##### Records shown #####
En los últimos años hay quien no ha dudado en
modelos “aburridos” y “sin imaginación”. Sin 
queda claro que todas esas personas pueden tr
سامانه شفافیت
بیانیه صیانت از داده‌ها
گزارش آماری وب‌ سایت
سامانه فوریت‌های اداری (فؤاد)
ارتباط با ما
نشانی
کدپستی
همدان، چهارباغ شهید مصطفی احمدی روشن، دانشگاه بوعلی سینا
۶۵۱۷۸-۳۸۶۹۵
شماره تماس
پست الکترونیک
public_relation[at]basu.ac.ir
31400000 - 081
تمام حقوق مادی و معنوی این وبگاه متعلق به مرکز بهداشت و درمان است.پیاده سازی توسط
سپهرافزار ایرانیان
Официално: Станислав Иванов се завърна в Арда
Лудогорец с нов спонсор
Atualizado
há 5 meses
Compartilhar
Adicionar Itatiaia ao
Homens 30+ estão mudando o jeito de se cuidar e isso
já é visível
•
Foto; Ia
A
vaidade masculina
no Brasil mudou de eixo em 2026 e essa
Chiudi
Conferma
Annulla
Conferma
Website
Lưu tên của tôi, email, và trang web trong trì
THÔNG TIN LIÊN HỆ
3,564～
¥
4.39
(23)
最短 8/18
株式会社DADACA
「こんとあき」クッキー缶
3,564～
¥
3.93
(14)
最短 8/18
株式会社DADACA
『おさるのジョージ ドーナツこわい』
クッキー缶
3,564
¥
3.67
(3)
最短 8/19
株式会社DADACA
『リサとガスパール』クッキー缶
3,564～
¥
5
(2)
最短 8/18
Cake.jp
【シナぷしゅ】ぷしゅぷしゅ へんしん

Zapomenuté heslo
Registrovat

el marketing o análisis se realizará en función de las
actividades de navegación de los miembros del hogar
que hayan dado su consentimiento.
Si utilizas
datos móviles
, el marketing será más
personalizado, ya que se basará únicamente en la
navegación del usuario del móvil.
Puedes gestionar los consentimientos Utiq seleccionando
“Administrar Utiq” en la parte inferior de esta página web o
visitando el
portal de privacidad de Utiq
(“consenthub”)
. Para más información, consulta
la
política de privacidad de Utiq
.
#####
What you need to do: Duplicate every row above, keeping each one unchanged.

Response below:
En los últimos años hay quien no ha dudado en
modelos “aburridos” y “sin imaginación”. Sin 
queda claro que todas esas personas pueden tr
سامانه شفافیت
بیانیه صیانت از داده‌ها
گزارش آماری وب‌ سایت
سامانه فوریت‌های اداری (فؤاد)
ارتباط با ما
نشانی
کدپستی
همدان، چهارباغ شهید مصطفی احمدی روشن، دانشگاه بوعلی سینا
۶۵۱۷۸-۳۸۶۹۵
شماره تماس
پست الکترونیک
public_relation[at]basu.ac.ir
31400000 - 081
تمام حقوق مادی و معنوی این وبگاه متعلق به مرکز بهداشت و درمان است.پیاده سازی توسط
سپهرافزار ایرانیان
Официално: Станислав Иванов се завърна в Арда
Лудогорец с нов спонсор
Atualizado
há 5 meses
Compartilhar
Adicionar Itatiaia ao
Homens 30+ estão mudando o jeito de se cuidar e isso
já é visível
•
Foto; Ia
A
vaidade masculina
no Brasil mudou de eixo em 2026 e essa
Chiudi
Conferma
Annulla
Conferma
Website
Lưu tên của tôi, email, và trang web trong trì
THÔNG TIN LIÊN HỆ
3,564～
¥
4.39
(23)
最短 8/18
株式会社DADACA
「こんとあき」クッキー缶
3,564～
¥
3.93
(14)
最短 8/18
株式会社DADACA
『おさるのジョージ ドーナツこわい』
クッキー缶
3,564
¥
3.67
(3)
最短 8/19
株式会社DADACA
『リサとガスパール』クッキー缶
3,564～
¥
5
(2)
最短 8/18
Cake.jp
【シナぷしゅ】ぷしゅぷしゅ へんしん

Zapomenuté heslo
Registrovat

el marketing o análisis se realizará en función de las
actividades de navegación de los miembros del hogar
que hayan dado su consentimiento.
Si utilizas
datos móviles
, el marketing será más
personalizado, ya que se basará únicamente en la
navegación del usuario del móvil.
Puedes gestionar los consentimientos Utiq seleccionando
“Administrar Utiq” en la parte inferior de esta página web o
visitando el
portal de privacidad de Utiq
(“consenthub”)
. Para más información, consulta
la
política de privacidad de Utiq
.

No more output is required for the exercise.